With the aim of helping reporters and others understand the latest internet infrastructure issues, I’m working with fellow public interest technologists — people involved in the process of setting the protocol standards for the internet — to release a monthly newsletter. Our hope is to help the public and policymakers understand how the internet might be governed.
The ways in which people experience the internet, and the accompanying civil and human rights concerns, are fundamentally informed by its core infrastructure. However, the internet’s ongoing development, implementation, and maintenance remain practically invisible to the broader public.
Instead, debates about these technical problems take place within a narrow and complex landscape of internet standards development organizations that convene experts in the public interest.
Understanding the issues that arise in these conversations — such as net neutrality and the architecture tradeoffs between user privacy and network security — can help provide a fuller picture of technology’s role in societies around the world.
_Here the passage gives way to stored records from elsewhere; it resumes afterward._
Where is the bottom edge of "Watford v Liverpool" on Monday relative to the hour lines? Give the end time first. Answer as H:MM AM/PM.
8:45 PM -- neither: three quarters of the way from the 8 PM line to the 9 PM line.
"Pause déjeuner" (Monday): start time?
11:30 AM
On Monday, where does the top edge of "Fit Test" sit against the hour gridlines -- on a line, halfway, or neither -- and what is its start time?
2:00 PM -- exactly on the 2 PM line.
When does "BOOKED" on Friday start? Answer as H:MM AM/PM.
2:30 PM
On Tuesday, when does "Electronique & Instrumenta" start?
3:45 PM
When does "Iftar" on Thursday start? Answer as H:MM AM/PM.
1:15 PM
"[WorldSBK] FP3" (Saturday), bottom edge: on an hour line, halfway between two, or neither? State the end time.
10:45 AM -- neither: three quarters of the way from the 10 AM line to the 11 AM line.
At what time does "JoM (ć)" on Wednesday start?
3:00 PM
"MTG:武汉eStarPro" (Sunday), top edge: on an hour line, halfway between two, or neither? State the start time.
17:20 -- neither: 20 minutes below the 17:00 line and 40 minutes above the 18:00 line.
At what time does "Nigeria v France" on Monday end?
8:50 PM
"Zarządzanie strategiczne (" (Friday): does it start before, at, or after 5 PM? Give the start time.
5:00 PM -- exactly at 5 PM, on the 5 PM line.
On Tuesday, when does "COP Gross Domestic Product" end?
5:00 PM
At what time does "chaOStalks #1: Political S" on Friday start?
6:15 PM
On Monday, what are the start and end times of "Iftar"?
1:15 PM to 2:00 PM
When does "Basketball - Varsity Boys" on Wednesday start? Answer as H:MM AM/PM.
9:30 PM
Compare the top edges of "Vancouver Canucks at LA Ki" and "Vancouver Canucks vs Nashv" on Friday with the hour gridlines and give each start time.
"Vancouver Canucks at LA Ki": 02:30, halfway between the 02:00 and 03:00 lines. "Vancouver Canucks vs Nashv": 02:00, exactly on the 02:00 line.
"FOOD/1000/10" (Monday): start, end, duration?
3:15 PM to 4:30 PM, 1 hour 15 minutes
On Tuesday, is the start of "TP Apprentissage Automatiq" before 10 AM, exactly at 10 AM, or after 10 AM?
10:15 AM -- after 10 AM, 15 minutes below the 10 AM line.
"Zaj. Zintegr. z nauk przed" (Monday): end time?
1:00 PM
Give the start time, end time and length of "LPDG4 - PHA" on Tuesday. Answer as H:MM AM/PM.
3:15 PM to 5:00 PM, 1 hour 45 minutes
We’re calling the newsletter I*: Navigating Internet Governance and Standards. It will highlight emerging issues and clearly explain their technical underpinnings for a non-technical audience.
It will also provide brief and clear expert insight into trusted and curated source material, focusing on the current privacy and free expression controversies within several “I-star” standards-setting organizations — namely, the Internet Corporation for Assigned Names and Numbers (ICANN), the Internet Engineering Task Force (IETF), the Institute of Electrical and Electronics Engineers (IEEE), and the International Telecommunication Union (ITU).
From the systems that determine routes for sending and receiving data across the internet and the new internet protocols containing “killswitches” that could have dramatic implications for free expression, to the rollout of end-to-end encryption for messaging services and the antitrust implications of placement in search results, public interest technology issues have an impact on every user of the internet around the world.
CDT has a long history in the internet governance arena. In 2000, we started the Internet Standards, Technology & Policy Project with the goals of driving public interest involvement in key internet standards-setting bodies, and making technical resources available to policymakers and advocates. Since then, we have continuously engaged in internet standards debates over issues like the IANA transition and privacy safeguards for location information.
We look forward to sharing with you the things technologists working in the public interest are thinking about, and why they’re important!